Hence we found the following:

Theorem 3

(Solution to the Valuation Equation) Let \(S_t\) be the solution to Eq. (18) and u(ts) the classical solution to Eq. (17). Then the process \((S_t,u(t,S_t),\sigma (t,S_t)\partial _su(t,S_t))\) is the unique solution to Eq. (13).

Proof

From the reasoning above we found that \((S_t,u(t,S_t),\sigma (t,S_t)\partial _su(t,S_t))\) solves Eq. (13). Finally from the seminal result of [14] we know that if there exist \(K>0\) and \(p\ge \frac{1}{2}\) such that:

  • \(|\mu (t,x)-\mu (t,x')|+|\sigma (t,x)-\sigma (t,x')|\le K|x-x'|\)

  • \(|\mu (t,x)|+|\sigma (t,x)|\le K(1+|x|)\)

  • \(|f(t,x,y,z)-f(t,x,y',z')|\le K(|y-y'|+|z-z'|)\)

  • \(|g(x)|+|f(t,x,0,0)|\le K(1+|x|^p)\)

then the FBSDE (14) has a unique solution. Since we have to check the Lipschitz continuity just for y and z we can verify that Eq. (13) satisfies the above-mentioned assumptions and hence has a unique solution.

Remark 4

Since we proved that \(V_t=u(t,S_t)\) with \(u(t,s)\in C^{1,2}\), the reasoning we used, when saying that \(\widetilde{H}_t=S_t\frac{Z_t}{\sigma (t,S_t)}\) represented choosing a delta-hedge, it is actually more than a heuristic argument.

Moreover, since (17) does not depend on the risk-free rate \(r_t\) so we can state the following:

Theorem 4

(Invariance Theorem) If we are under the assumptions at the beginning of Sect. 4 and we assume that we are backing our deal with a delta hedging strategy, then the price \(V_t\) can be calculated via the semilinear PDE (17) and does not depend on the risk-free rate r(t).
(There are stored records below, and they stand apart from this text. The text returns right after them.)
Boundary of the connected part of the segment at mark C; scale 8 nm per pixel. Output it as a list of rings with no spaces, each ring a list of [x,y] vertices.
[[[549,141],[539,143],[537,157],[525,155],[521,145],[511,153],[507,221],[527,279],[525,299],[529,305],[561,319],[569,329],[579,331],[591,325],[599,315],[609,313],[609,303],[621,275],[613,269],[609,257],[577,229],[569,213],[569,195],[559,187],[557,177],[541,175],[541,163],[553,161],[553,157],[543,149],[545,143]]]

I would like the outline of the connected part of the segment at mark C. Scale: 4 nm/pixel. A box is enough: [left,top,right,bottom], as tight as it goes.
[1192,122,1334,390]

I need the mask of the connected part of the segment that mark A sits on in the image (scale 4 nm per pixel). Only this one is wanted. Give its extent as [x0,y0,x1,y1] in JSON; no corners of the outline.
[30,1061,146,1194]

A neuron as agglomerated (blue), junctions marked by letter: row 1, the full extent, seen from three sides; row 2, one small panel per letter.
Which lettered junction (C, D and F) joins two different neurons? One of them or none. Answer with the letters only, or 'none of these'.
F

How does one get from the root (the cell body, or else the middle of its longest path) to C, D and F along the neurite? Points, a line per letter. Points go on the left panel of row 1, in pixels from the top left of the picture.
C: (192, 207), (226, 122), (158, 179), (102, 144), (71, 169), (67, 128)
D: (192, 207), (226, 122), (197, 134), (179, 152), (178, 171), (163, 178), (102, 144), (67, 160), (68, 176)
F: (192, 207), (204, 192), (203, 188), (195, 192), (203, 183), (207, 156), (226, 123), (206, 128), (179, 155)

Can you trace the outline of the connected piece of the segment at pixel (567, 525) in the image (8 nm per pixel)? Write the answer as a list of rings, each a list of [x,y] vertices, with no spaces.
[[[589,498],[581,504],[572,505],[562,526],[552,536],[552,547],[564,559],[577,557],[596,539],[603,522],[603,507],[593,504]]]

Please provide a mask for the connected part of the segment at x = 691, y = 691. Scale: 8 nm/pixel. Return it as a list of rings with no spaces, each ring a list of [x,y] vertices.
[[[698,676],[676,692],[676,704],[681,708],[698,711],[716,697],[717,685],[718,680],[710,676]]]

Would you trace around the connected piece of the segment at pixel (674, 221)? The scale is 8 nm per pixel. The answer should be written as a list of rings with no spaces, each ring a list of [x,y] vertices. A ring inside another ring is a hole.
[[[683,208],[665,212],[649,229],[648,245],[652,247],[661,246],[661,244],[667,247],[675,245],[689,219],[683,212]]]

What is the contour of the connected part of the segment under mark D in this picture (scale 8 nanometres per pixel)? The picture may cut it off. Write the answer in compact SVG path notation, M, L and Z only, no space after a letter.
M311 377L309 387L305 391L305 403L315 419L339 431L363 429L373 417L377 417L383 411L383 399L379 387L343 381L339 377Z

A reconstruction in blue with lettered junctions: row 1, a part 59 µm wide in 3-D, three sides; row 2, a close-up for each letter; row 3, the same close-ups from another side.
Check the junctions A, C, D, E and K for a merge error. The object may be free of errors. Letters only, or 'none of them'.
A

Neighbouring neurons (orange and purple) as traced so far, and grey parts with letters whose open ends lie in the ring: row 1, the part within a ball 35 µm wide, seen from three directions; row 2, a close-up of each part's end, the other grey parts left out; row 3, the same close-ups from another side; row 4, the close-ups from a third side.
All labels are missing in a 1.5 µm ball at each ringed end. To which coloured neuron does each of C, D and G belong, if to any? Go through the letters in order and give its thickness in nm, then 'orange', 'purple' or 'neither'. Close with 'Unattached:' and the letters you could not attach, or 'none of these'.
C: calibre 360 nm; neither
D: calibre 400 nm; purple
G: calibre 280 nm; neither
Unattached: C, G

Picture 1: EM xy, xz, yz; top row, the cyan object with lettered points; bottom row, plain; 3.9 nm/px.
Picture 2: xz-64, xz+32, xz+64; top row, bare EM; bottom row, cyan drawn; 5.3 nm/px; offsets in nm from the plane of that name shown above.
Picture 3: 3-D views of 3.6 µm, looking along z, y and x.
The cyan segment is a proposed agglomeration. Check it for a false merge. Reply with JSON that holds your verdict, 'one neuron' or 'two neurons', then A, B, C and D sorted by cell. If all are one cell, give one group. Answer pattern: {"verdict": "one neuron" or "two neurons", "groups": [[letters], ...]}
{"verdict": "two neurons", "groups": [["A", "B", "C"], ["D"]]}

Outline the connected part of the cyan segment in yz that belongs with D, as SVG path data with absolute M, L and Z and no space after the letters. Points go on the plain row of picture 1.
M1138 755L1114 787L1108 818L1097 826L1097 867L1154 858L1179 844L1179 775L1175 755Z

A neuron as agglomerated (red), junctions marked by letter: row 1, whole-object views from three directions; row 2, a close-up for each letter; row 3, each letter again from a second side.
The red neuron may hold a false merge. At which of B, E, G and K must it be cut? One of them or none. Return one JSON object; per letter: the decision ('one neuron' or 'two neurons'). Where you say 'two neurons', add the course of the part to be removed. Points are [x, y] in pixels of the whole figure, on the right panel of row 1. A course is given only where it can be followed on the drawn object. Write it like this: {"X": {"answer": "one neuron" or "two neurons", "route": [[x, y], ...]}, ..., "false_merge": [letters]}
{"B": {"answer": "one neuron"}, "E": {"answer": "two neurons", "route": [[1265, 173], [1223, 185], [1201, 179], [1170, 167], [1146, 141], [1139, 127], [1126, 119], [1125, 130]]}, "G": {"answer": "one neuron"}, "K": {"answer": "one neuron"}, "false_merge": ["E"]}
This invariance result shows that even when starting from a risk-neutral valuation theory, the risk-free rate disappears from the nonlinear valuation equations. A discussion on consequences of nonlinearity and invariance on valuation in general, on the operational procedures of a bank, on the legitimacy of fully charging the nonlinear value to a client, and on the related dangers of overlapping valuation adjustments is presented elsewhere, see for example [3, 5] and references therein.